In 2005, Kaci's recording of "I Will Learn to Love Again", written by Diane Warren, was featured on the soundtrack to the film The Perfect Man.

In 2011, Kaci co-wrote the song "Bless Myself" with Antonina Armato and Tim James. The song was recorded by Lucy Hale for the soundtrack of the film A Cinderella Story: Once Upon a Song.

===Club singles===
In 2007, Kaci updated her image with a more worldly, feminine style. She released "Can't Help Myself" through Curb Records. Her later singles "Crazy Possessive" (2009) and "Body Shots" (2010), featuring Ludacris, were included on her album Bring It On and both reached number one on the US Billboard Hot Dance Club Play chart. Bring It On was released digitally on 21 September 2010, with physical editions following in 2011.

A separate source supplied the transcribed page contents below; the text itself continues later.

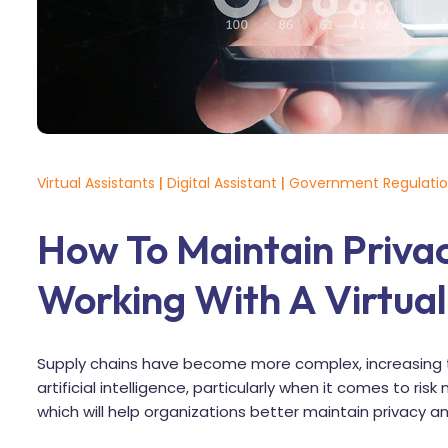
Virtual Assistants
|
Digital Assistant
|
Government Regulati
How To Maintain Priva
Working With A Virtual
Supply chains have become more complex, increasing 
artificial intelligence, particularly when it comes to 
which will help organizations better maintain privacy an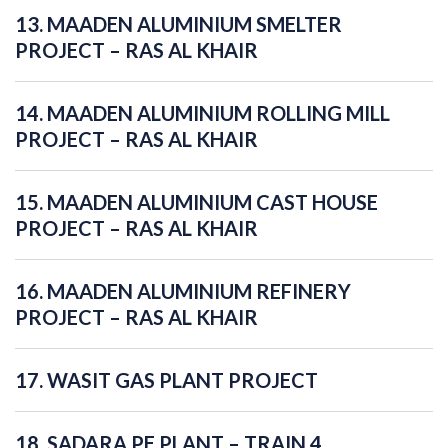
13. MAADEN ALUMINIUM SMELTER
PROJECT – RAS AL KHAIR
14. MAADEN ALUMINIUM ROLLING MILL
PROJECT – RAS AL KHAIR
15. MAADEN ALUMINIUM CAST HOUSE
PROJECT – RAS AL KHAIR
16. MAADEN ALUMINIUM REFINERY
PROJECT – RAS AL KHAIR
17. WASIT GAS PLANT PROJECT
18. SADARA PE PLANT – TRAIN 4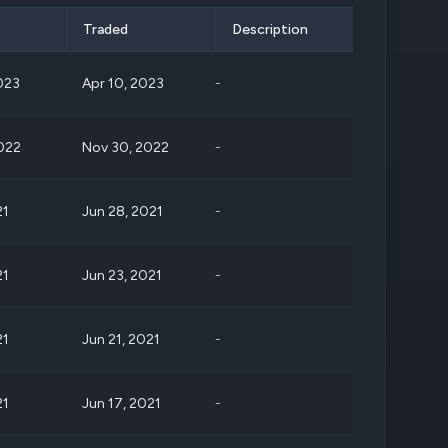
Traded
Description
023
Apr 10, 2023
-
022
Nov 30, 2022
-
21
Jun 28, 2021
-
21
Jun 23, 2021
-
21
Jun 21, 2021
-
21
Jun 17, 2021
-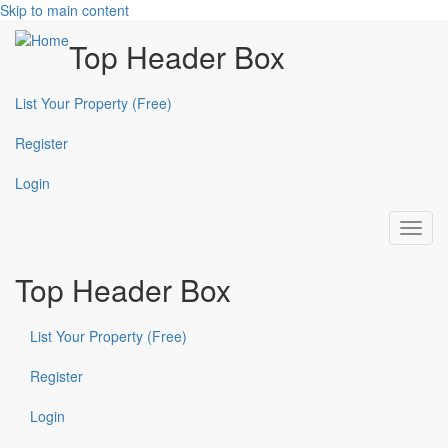
Skip to main content
Top Header Box
List Your Property (Free)
Register
Login
Toggl
navig
Top Header Box
List Your Property (Free)
Register
Login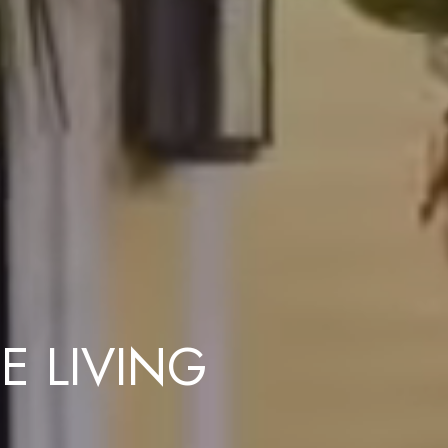
E LIVING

In 2024, Curb Records released a digital compilation titled Best of, featuring recordings from Kaci's time with the label.

==Personal life==
Kaci was raised a Christian. At age 12, she began homeschooling with her mother. Her mother also enrolled her in karate classes as a child, to learn self-defense. In 2002, Kaci wrote that she was working toward her black belt, also taking private instruction from kickboxer Jim Graden, after which she worked as a trainer.

Kaci stepped away from the music industry after 2011. On February 13, 2016, she married Selleck Keene in Clearwater.

== Discography ==
=== Studio albums ===

List of studio albums, with selected chart positions and details
| Title | Album details | Peak chart positions |
UK
| A Thousand Stars | Released: 1998; Label: Unknown; Format: CD; | — |
| Paradise | Released: June 12, 2001; Label: Curb Records; Format: CD, 2×CD, CD+DVD, cassette, digital download, streaming; | 47 |
| Bring It On | Released: September 21, 2010; Label: Curb Records; Format: CD, digital download, streaming; | — |
"—" denotes a recording that did not chart or was not released in that territory.

=== Singles ===

| Single | Year | Peak chart positions |  |  |  | Album |
| US Dance | IRL | UK | SCO |
| "Paradise" | 2001 | 43 | 10 | 11 | 11 | Paradise |
| "Tu Amor" | — | — | 24 | 21 |
| "I Think I Love You" | 2002 | — | 16 | 10 | 8 |
| "I'm Not Anybody's Girl" | 2003 | — | — | 55 | 50 |
| "TXT Me" | 2004 | — | — | — | — | Non-album single |
| "I Will Learn to Love Again" | 2005 | — | — | — | — | The Perfect Man (Original Motion Picture Soundtrack) |
| "Can't Help Myself" | 2007 | 30 | — | — | — | Non-album single |
| "Crazy Possessive" | 2009 | 1 | — | — | — | Bring It On |
| "Body Shots" (featuring Ludacris) | 2010 | 1 | — | — | — |
"—" denotes a recording that did not chart or was not released in that country.